Maar lang niet alle indrukwekkende schilderijen lokken een sublieme ervaring uit. In zulke gevallen kan het begrip epifanie worden gebruikt; ik denk hierbij aan de latere zelfportretten van Rembrandt, schilderijen van de Mont Saint-Victoire van Cézanne, neoplasticistische werken van Mondriaan en Picasso’s Guernica. Deze werken kunnen een diepe en blijvende indruk op de beschouwer maken, maar missen óf de verwijzing naar een angstaanjagende of ingrijpende gebeurtenis óf de eigenschap dat de beschouwer intens bij het afgebeelde wordt betrokken.

(Wellicht fronsen lezers de wenkbrauwen bij mijn beoordeling dat Picasso’s Guernica een geval is van epifanie en niet van sublimiteit.

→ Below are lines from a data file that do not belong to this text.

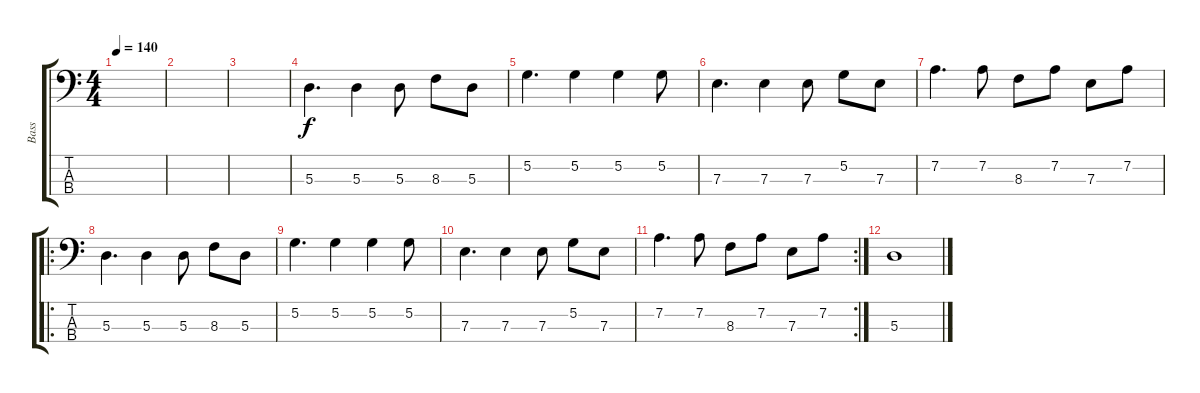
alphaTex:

\track ("Bass" "Bass") {instrument electricbassfinger}
\staff {score tabs}
\tuning (G2 D2 A1 E1) {hide}
\ts (4 4)
\tempo 140
\clef f4
\ks c
|
|
|
5.3.4{d} 5.3.4 5.3.8 8.3.8 5.3.8 |
5.2.4{d} 5.2.4 5.2.4 5.2.8 |
7.3.4{d} 7.3.4 7.3.8 5.2.8 7.3.8 |
7.2.4{d} 7.2.8 8.3.8 7.2.8 7.3.8 7.2.8 |
\ro
5.3.4{d} 5.3.4 5.3.8 8.3.8 5.3.8 |
5.2.4{d} 5.2.4 5.2.4 5.2.8 |
7.3.4{d} 7.3.4 7.3.8 5.2.8 7.3.8 |
\rc 2
7.2.4{d} 7.2.8 8.3.8 7.2.8 7.3.8 7.2.8 |
5.3.1
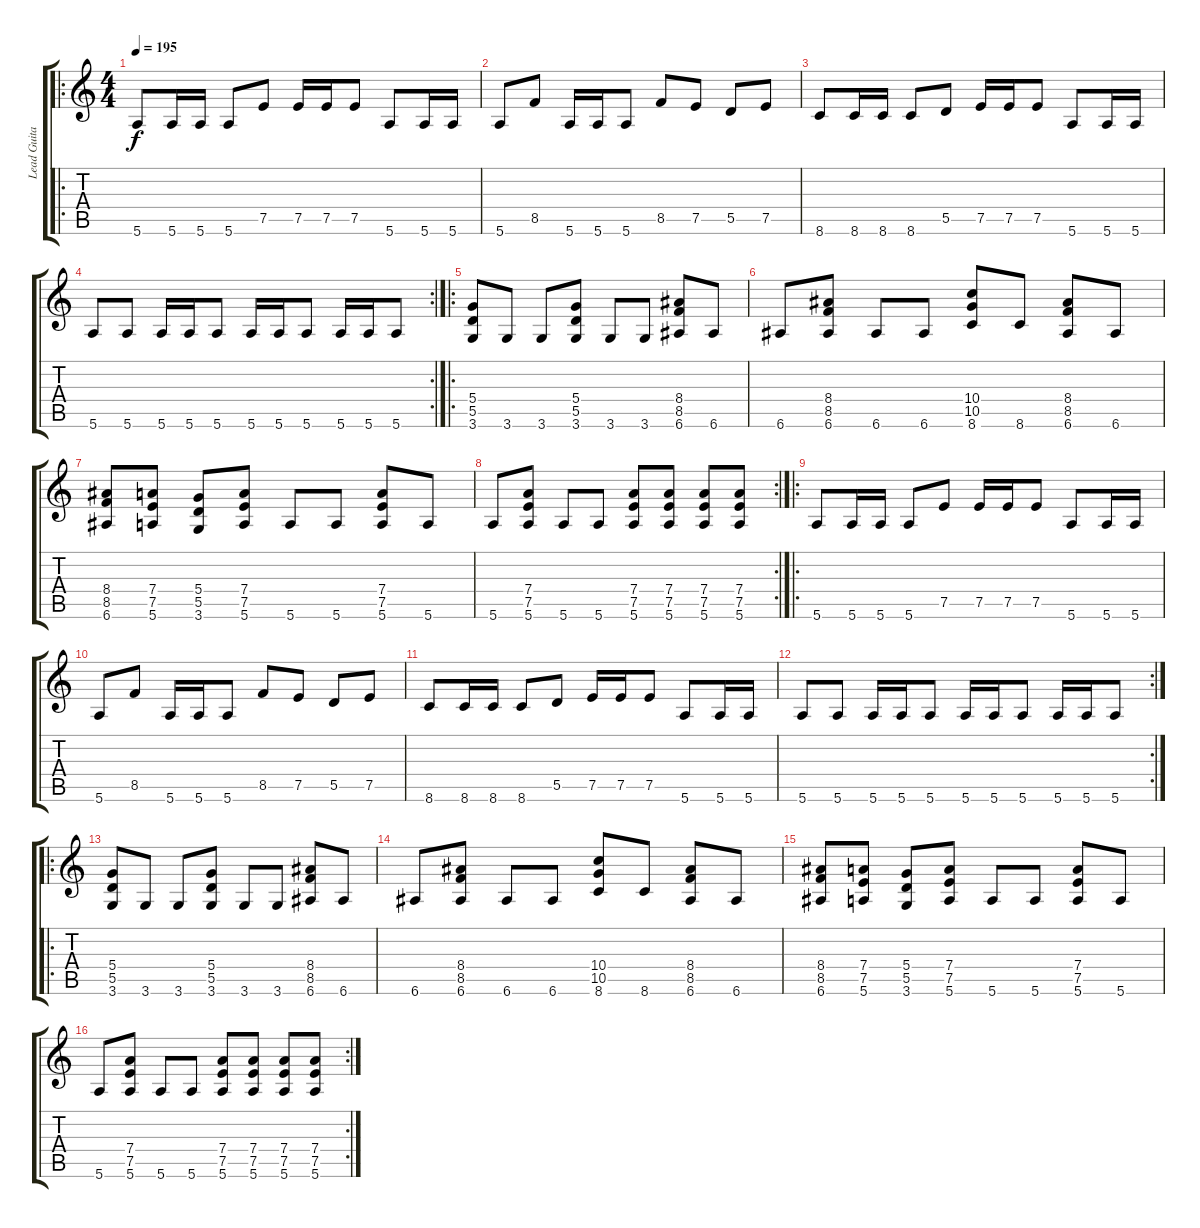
\track ("Lead Guitar" "Lead Guita") {instrument distortionguitar}
\staff {score tabs}
\tuning (E4 B3 G3 D3 A2 E2) {hide}
\ro
\ts (4 4)
\tempo 195
\clef g2
\ks c
5.6.8{dy f} 5.6.16 5.6.16 5.6.8 7.5.8 7.5.16 7.5.16 7.5.8 5.6.8 5.6.16 5.6.16 |
5.6.8 8.5.8 5.6.16 5.6.16 5.6.8 8.5.8 7.5.8 5.5.8 7.5.8 |
8.6.8 8.6.16 8.6.16 8.6.8 5.5.8 7.5.16 7.5.16 7.5.8 5.6.8 5.6.16 5.6.16 |
\rc 2
5.6.8 5.6.8 5.6.16 5.6.16 5.6.8 5.6.16 5.6.16 5.6.8 5.6.16 5.6.16 5.6.8 |
\ro
(5.4 5.5 3.6).8 3.6.8 3.6.8 (5.4 5.5 3.6).8 3.6.8 3.6.8 (8.4 8.5 6.6).8 6.6.8 |
6.6.8 (8.4 8.5 6.6).8 6.6.8 6.6.8 (10.4 10.5 8.6).8 8.6.8 (8.4 8.5 6.6).8 6.6.8 |
(8.4 8.5 6.6).8 (7.4 7.5 5.6).8 (5.4 5.5 3.6).8 (7.4 7.5 5.6).8 5.6.8 5.6.8 (7.4 7.5 5.6).8 5.6.8 |
\rc 2
5.6.8 (7.4 7.5 5.6).8 5.6.8 5.6.8 (7.4 7.5 5.6).8 (7.4 7.5 5.6).8 (7.4 7.5 5.6).8 (7.4 7.5 5.6).8 |
\ro
5.6.8 5.6.16 5.6.16 5.6.8 7.5.8 7.5.16 7.5.16 7.5.8 5.6.8 5.6.16 5.6.16 |
5.6.8 8.5.8 5.6.16 5.6.16 5.6.8 8.5.8 7.5.8 5.5.8 7.5.8 |
8.6.8 8.6.16 8.6.16 8.6.8 5.5.8 7.5.16 7.5.16 7.5.8 5.6.8 5.6.16 5.6.16 |
\rc 2
5.6.8 5.6.8 5.6.16 5.6.16 5.6.8 5.6.16 5.6.16 5.6.8 5.6.16 5.6.16 5.6.8 |
\ro
(5.4 5.5 3.6).8 3.6.8 3.6.8 (5.4 5.5 3.6).8 3.6.8 3.6.8 (8.4 8.5 6.6).8 6.6.8 |
6.6.8 (8.4 8.5 6.6).8 6.6.8 6.6.8 (10.4 10.5 8.6).8 8.6.8 (8.4 8.5 6.6).8 6.6.8 |
(8.4 8.5 6.6).8 (7.4 7.5 5.6).8 (5.4 5.5 3.6).8 (7.4 7.5 5.6).8 5.6.8 5.6.8 (7.4 7.5 5.6).8 5.6.8 |
\rc 2
5.6.8 (7.4 7.5 5.6).8 5.6.8 5.6.8 (7.4 7.5 5.6).8 (7.4 7.5 5.6).8 (7.4 7.5 5.6).8 (7.4 7.5 5.6).8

Ik ben van mening dat de stijl en de compositie die Picasso gebruikte bij het maken van dit schilderij, de beschouwer mentaal op een afstand zet. De stijl is hier en daar invoelbaar aangrijpend, maar dat geldt niet voor het hele doek. Bovendien dwingt het formaat van het doek, in samenhang met de gekozen vormentaal, de beschouwer het schilderij ook letterlijk van een zekere afstand waar te nemen. Dit in tegenstelling tot Who is afraid of red yellow and blue III van Barnett Newman, dat een sterkere sublieme ervaring veroorzaakt naarmate de beschouwer het werk dichter nadert.)